There was also no mention at all of “critical race theory,” the much newer label that Republican politicians now swing like a cudgel to anger and alarm their voters about all our schools from elementary to postgraduate. The worst of their rhetoric is a crude push-back against the teaching of African American history anywhere. These critics in our day seem hardly conversant in what the phrase even means, let alone the importance of McCash’s canon.
I like to think he would have considered that kind of blind stance utterly foolish.

Sadly, McCash died of cancer in 1991, when he was only 59 years old. I would so love to sit down with him now and ask a couple hundred questions about his groundbreaking early course at MTSU. Did he run into any official resistance from administrators on our conservative southern campus? Was there push-back from the university administration or from within his own department, or maybe both? Were there any harrumps from the state capitol just 35 miles up the Nashville Highway?

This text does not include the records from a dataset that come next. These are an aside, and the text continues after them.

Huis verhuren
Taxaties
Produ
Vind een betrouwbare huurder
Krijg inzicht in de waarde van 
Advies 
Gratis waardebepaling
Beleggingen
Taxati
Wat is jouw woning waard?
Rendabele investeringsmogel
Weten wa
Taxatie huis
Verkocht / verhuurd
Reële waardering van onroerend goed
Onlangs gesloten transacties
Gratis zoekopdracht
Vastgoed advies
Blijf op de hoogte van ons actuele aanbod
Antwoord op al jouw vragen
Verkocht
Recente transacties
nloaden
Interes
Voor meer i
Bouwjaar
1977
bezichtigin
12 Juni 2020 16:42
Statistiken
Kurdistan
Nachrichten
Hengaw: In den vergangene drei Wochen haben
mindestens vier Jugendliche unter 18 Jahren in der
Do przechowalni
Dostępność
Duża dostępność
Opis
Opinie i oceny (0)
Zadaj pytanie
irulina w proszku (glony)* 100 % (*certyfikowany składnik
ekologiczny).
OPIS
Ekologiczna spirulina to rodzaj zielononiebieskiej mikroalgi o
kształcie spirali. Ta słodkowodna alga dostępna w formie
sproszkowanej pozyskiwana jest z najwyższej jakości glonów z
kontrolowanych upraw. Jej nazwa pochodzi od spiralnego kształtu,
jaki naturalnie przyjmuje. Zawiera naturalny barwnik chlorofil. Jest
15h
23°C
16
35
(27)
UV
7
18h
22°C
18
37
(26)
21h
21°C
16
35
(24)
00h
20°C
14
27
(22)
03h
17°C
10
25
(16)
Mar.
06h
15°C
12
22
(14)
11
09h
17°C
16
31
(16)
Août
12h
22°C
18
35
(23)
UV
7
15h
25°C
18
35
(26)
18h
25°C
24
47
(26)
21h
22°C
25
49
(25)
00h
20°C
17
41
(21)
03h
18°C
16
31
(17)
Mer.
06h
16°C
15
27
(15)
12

If so, McCash certainly persisted and prevailed, and my classmates and I were blessed that he did.
In my lasting memory, he became a hero of our age. People like me emerged from his classroom and from our Murfreesboro campus much better informed about our world, how it came to be, and how America is very much a story of struggle yet unfolding.
Keel, I too remember Dr. McCash from the early 1970's at MTSU. I believe I took a Tennessee History course under him and remember that his main concentration was black history as it pertained to the Civil War. I always enjoyed his lectures. I have also enjoyed your Field Notes on the current Legislature and what is happening in Nashville and Middle Tennessee. Now that I live in New Jersey, it is nice to hear your take on current events. Keep up the good work!!
Tom Jaynes, South Orange, New Jersey
Keel, those same books were on my bookshelf from my college years. The bookshelf has expanded over the years as a result of the scholarship and thought that has developed over the years. The more recent book that was a revelation to me is The New Jim Crow by Michelle Alexander. As a lawyer, I failed to appreciate how much white supremacy was baked into our legal system. Thanks for sharing your experience with Dr. McCash.